The handwritten and dated but unsigned manuscript containing the statutes of the Order of the Anti-Sober, discovered in the diplomatic archives in France, is likely to be a copy of the lost original document. This copy was probably intended as a hand-out for potential members of the order. However, nothing has been recorded about possible members of the order, nor about specific further activities or the subsequent history of the Order of the Anti-Sober.

=== An informal forum for diplomats ===
The circumstances of the founding of the Order of the Anti-Sober illustrate the mechanisms of the process by which the various forms of fraternal association then in vogue were able to spread across borders and throughout Europe.

James Francis Fitz-James Stuart saw his Order of the Anti-Sober not only as a place where he could receive the tsar and his entourage to strengthen his influence at court and ultimately achieve his diplomatic goals.
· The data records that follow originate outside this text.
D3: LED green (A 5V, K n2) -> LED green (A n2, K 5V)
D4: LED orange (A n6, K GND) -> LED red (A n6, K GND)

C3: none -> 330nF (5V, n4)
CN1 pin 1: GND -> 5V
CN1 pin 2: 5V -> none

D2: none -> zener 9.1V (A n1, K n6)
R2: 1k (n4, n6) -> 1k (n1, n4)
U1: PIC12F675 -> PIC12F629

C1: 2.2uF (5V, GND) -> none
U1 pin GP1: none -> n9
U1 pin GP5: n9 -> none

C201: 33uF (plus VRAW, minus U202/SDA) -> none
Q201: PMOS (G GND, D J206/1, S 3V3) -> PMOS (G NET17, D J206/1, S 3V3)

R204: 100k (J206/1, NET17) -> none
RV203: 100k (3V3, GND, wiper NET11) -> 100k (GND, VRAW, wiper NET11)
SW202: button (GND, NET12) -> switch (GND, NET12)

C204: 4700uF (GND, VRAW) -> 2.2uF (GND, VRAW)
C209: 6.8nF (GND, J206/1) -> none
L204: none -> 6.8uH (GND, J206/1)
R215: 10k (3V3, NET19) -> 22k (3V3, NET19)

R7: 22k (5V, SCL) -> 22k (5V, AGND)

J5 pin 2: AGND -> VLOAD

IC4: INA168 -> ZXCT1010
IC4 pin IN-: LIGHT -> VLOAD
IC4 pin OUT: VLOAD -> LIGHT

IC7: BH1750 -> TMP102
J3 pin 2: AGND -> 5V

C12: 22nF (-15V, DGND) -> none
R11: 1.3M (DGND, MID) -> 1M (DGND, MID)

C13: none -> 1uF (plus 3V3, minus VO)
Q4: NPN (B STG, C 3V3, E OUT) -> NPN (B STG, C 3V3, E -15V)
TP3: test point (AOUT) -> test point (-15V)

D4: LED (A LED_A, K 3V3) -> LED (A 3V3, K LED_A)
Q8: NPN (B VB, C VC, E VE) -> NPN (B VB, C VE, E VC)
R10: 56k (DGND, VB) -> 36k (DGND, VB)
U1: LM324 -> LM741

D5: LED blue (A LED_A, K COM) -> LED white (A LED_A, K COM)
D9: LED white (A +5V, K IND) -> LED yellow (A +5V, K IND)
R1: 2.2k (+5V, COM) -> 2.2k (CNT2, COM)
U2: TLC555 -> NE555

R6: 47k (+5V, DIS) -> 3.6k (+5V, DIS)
He also understood the order as an informal forum to promote relations between diplomats themselves by offering them the opportunity to converse away from the prying eyes of the tsar to whose court they were accredited.

==== Foundation for a future diplomatic community ====
With a view to the further development of the professionalisation of diplomacy, the Order of the Anti-Sober could be considered a step towards the emergence of a society of diplomats in the sense of an international diplomatic community, like the way in which fraternities in general contributed to the emergence of society.